Date: 23 August 2018
Object: Mars
Camera: ZWO ASI1600MM Pro
Telescope: Celestron C8
Accessories: Astronomik LRGB Type 2c 1.25" filters
Mount: Celestron NexStar SE
Frames: L: 778/2013 (not included in final)
    R: 748/2021
G: 767/2011
B: 879/2025
Exposure: L: 0.3 ms
  R: 0.6 ms
  G: 1 ms
  B: 2 ms
ISO/Gain: 139
Stacking program: RegiStax 6

Last week, the venerable lunar imager Robert Reeves gave me a tip on using the Shake Reduction filter in Photoshop to tease out a little additional sharpness.  Sometimes it works, and sometimes it doesn't, but it did all right with this image.  

Next was the moon, with the Barlow still on (I imaged the moon between the zoomed-in and zoomed-out sets on Mars).  It's nearing full, but there were still some gorgeous shadows in the craters near the unlit edge.  These take forever to register in RegiStax due to the large number of align points.  I took the images with the red filter, since red light is scattered less in the atmosphere, and I find my images always come out sharper with that filter than with luminance, green, or blue.

Date: 23 August 2018
Object: Moon
Camera: ZWO ASI1600MM Pro
Telescope: Celestron C8
Accessories: Astronomik R Type 2c 1.25" filter, 2x Barlow
Mount: Celestron NexStar SE
Frames: 401/2000
Exposure: 4 ms
Gain: 139
Stacking program: RegiStax 6

I took a second set of images as well in a different area, but my mount is not the best at tracking, and the image shifts frame-to-frame ended up being too much, and it didn't come out well.

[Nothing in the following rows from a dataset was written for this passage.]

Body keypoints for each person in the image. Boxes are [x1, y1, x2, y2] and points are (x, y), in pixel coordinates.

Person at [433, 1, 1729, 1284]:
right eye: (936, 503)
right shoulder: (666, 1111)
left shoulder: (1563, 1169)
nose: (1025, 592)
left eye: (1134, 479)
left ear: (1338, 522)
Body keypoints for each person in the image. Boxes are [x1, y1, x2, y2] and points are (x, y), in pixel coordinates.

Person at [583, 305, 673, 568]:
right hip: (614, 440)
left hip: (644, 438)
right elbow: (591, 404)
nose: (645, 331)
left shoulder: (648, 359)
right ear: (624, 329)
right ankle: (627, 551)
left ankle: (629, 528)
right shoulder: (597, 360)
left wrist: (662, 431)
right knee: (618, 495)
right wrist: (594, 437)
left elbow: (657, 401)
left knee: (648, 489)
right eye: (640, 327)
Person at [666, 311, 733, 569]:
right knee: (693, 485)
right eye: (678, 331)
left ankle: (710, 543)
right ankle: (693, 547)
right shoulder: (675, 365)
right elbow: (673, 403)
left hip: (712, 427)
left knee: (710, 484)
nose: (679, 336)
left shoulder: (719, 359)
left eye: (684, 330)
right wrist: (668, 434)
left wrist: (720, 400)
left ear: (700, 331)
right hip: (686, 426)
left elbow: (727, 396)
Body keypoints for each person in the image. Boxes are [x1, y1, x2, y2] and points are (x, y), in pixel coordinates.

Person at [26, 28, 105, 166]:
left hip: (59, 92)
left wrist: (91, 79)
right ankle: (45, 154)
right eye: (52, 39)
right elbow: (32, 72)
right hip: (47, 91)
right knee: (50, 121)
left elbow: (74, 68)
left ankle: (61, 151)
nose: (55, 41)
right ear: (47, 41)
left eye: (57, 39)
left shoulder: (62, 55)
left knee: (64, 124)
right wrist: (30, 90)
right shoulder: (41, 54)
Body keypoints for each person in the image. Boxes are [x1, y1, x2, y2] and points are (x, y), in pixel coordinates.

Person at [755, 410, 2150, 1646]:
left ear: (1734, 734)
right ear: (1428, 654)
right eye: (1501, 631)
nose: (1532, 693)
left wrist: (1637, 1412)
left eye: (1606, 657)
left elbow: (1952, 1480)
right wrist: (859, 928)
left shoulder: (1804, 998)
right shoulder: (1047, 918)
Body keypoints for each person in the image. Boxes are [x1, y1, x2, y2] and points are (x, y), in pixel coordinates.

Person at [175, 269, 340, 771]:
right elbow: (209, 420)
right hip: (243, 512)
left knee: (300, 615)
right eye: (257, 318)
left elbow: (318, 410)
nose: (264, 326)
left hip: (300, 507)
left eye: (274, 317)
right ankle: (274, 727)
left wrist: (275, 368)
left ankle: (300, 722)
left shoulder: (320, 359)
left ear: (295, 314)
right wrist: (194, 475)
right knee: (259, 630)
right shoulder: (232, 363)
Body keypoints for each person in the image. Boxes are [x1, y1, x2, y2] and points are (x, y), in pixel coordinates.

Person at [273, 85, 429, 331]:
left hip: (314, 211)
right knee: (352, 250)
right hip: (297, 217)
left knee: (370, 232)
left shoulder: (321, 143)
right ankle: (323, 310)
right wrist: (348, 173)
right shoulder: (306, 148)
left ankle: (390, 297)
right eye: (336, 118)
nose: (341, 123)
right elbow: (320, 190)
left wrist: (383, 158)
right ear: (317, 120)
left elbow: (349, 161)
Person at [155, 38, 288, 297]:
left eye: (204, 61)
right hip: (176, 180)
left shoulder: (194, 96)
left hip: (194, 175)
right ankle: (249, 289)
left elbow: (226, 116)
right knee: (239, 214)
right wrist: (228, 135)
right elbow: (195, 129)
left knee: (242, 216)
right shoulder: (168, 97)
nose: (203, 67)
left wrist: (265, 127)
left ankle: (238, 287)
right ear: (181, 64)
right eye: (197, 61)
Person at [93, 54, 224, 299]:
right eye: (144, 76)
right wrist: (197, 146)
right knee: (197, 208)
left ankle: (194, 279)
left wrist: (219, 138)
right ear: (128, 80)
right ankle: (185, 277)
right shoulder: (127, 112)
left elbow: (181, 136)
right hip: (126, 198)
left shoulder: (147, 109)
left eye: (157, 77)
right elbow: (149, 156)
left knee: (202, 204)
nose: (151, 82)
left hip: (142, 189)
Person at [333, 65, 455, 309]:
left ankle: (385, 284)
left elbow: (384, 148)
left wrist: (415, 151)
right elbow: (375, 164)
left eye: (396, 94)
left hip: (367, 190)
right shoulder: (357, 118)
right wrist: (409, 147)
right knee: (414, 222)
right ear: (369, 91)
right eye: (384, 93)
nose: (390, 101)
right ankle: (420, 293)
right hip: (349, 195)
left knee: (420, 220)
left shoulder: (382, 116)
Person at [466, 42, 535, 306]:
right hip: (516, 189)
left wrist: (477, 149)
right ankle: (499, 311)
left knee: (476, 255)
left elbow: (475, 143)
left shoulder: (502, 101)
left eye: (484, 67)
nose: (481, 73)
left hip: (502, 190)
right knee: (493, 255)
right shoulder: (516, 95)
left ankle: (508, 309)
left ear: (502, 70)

I swung back my Saturn after I re-did Mars without the Barlow, and got this much-better image.
Date: 23 August 2018
Object: Saturn
Camera: ZWO ASI1600MM Pro
Telescope: Celestron C8
Accessories: Astronomik LRGB Type 2c 1.25" filters, 2x Barlow
Mount: Celestron NexStar SE
Frames: L: 493/2021
    R: 604/2018
G: 882/2021
B: 1005/2010
Exposure: L: 4 ms
  R: 10 ms
  G: 10 ms
  B: 20 ms
ISO/Gain: 139
Stacking program: RegiStax 6

Also, it's not just the camera that was seeing less-colorful images than usual - I looked at Saturn, and it seemed almost de-saturated in color.  Mars even naked-eye looked less red.  I'm wondering if that is a result of the moonlight washing things out, or maybe some aerosol or smoke in the atmosphere, or something like that.  My Jupiter image came out rather colorless indeed.

I only reluctantly packed up and went home at 11:15 PM - the atmosphere was getting more steady, and I wanted to try some different things.  But I had to be at work the next morning, so off to bed!  I really miss imaging DSOs - my last one was over a month ago - but planets are fun too.  And you can actually see them in the telescope - sometimes better than the camera can!